The University made 4,500 offers for 3,450 places last yearLucas Maddalena

Offer-holders may be asked to “transfer Colleges or defer their places” until October 2022 under a new “over-subscription” clause as a result of an excess number of students passing the entrance criteria, a University spokesperson told Varsity.

The spokesperson noted that this eventuality was “unlikely,” and added that “we would like to reassure students that we will do our utmost to ensure that all who meet the terms of their offer are admitted to the University this year.”

This comes after the University made 4,500 offers for 3,450 places in the 2019/20 admissions cycle following teacher assessment of A-level grades last year as a result of the pandemic.

Last year, students were given centre-assessed grades (CAGs) by their schools or colleges, which then underwent a standardisation process, which saw many students’ grades reduced, leading them to miss University offers. The subsequent “u-turn” meant that students received their CAGs as their final grades.

Nick Hillman, director of the Higher Education Policy Institute, told Varsity that this is “really difficult issue” and expressed  “some sympathy” with the University: “Cambridge has had been able to predict [examination results] with a pretty certain level of accuracy…[but] at the moment Cambridge is just at the mercy of outside forces” due to uncertainty around this year’s A-Level examinations.

He added that this issue was in part due to the “tightly restricted number of places to go round”, and that the University should be “quite a lot bigger” in order to accept more students. 

In a statement published in August, the University stated that students’ places would be confirmed for October 2021 in several circumstances: if an appeal is successful and decided “before our spaces are completely full”; if there is a successful appeal that was “too late” for October 2020 entry, and if the Autumn examinations allowed a student to meet the original conditions of their offer.


Mountain View

As it happened: Cambridge responds to A-level results day ‘fiasco’

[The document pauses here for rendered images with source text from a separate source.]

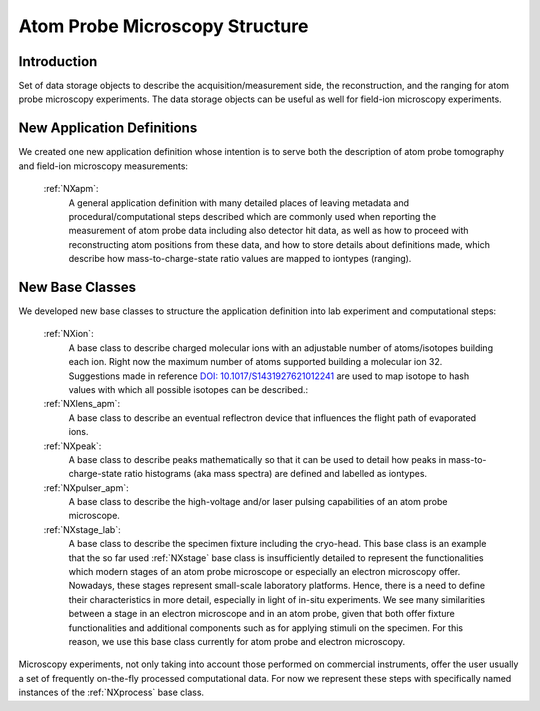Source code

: .. _Apm-Structure:

========================================
Atom Probe Microscopy Structure
========================================

.. index::
   IntroductionAPM
   ApmNewAppDef
   ApmNewBC



.. _IntroductionAPM:

Introduction
##############

Set of data storage objects to describe the acquisition/measurement side, the reconstruction, and the ranging for atom probe microscopy experiments. The data storage objects can be useful as well for field-ion microscopy experiments.

.. _ApmNewAppDef:

New Application Definitions
############################

We created one new application definition whose intention is to serve both the description of atom probe tomography and field-ion microscopy measurements:

    :ref:`NXapm`:
       A general application definition with many detailed places of leaving metadata and procedural/computational steps described which are commonly used when reporting the measurement of atom probe data including also detector hit data, as well as how to proceed with reconstructing atom positions from these data, and how to store details about definitions made, which describe how mass-to-charge-state ratio values are mapped to iontypes (ranging).

.. _ApmNewBC:

New Base Classes
#################

We developed new base classes to structure the application definition into lab experiment and computational steps:

    :ref:`NXion`:
       A base class to describe charged molecular ions with an adjustable number of atoms/isotopes building each ion. Right now the maximum number of atoms supported building a molecular ion 32. Suggestions made in reference `DOI: 10.1017/S1431927621012241 <https://doi.org/10.1017/S1431927621012241>`_ are used to map isotope to hash values with which all possible isotopes can be described.:

    :ref:`NXlens_apm`:
        A base class to describe an eventual reflectron device that influences the flight path of evaporated ions.

    :ref:`NXpeak`:
        A base class to describe peaks mathematically so that it can be used to detail how peaks in mass-to-charge-state ratio histograms (aka mass spectra) are defined and labelled as iontypes.

    :ref:`NXpulser_apm`:
        A base class to describe the high-voltage and/or laser pulsing capabilities of an atom probe microscope.

    :ref:`NXstage_lab`:
        A base class to describe the specimen fixture including the cryo-head. This base class is an example that the so far used :ref:`NXstage` base class is insufficiently detailed to represent the functionalities which modern stages of an
        atom probe microscope or especially an electron microscopy offer. Nowadays, these stages represent small-scale laboratory platforms. Hence, there is a need to define their characteristics in more detail, especially in light of in-situ experiments. We see many similarities between a stage in an electron microscope and in an atom probe, given that both offer fixture functionalities and additional components such as for applying stimuli on the specimen. For this reason, we use this base class currently for atom probe and electron microscopy.

Microscopy experiments, not only taking into account those performed on commercial instruments, offer the user usually
a set of frequently on-the-fly processed computational data. For now we represent these steps with specifically named instances of the :ref:`NXprocess` base class.


..
  https://stackoverflow.com/questions/4783814/how-to-comment-a-string-in-restructured-text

A spokesperson for the University told The Times: “We are trying to ensure students are aware of their options should we be faced with similar pressure on places. This is about planning for the most exceptional circumstances and offering the student the best information to help inform their choices.”

Meanwhile a spokesperson for UCAS said that there is an expectation for universities “to have an open and transparent conversation with students about their options” in the case of over-subscription, saying that “the decision ultimately [lies] with the student.”

This article was updated at 15:58 upon receiving further information from the University with regard to possible outcomes for offer-holders if places are oversubscribed.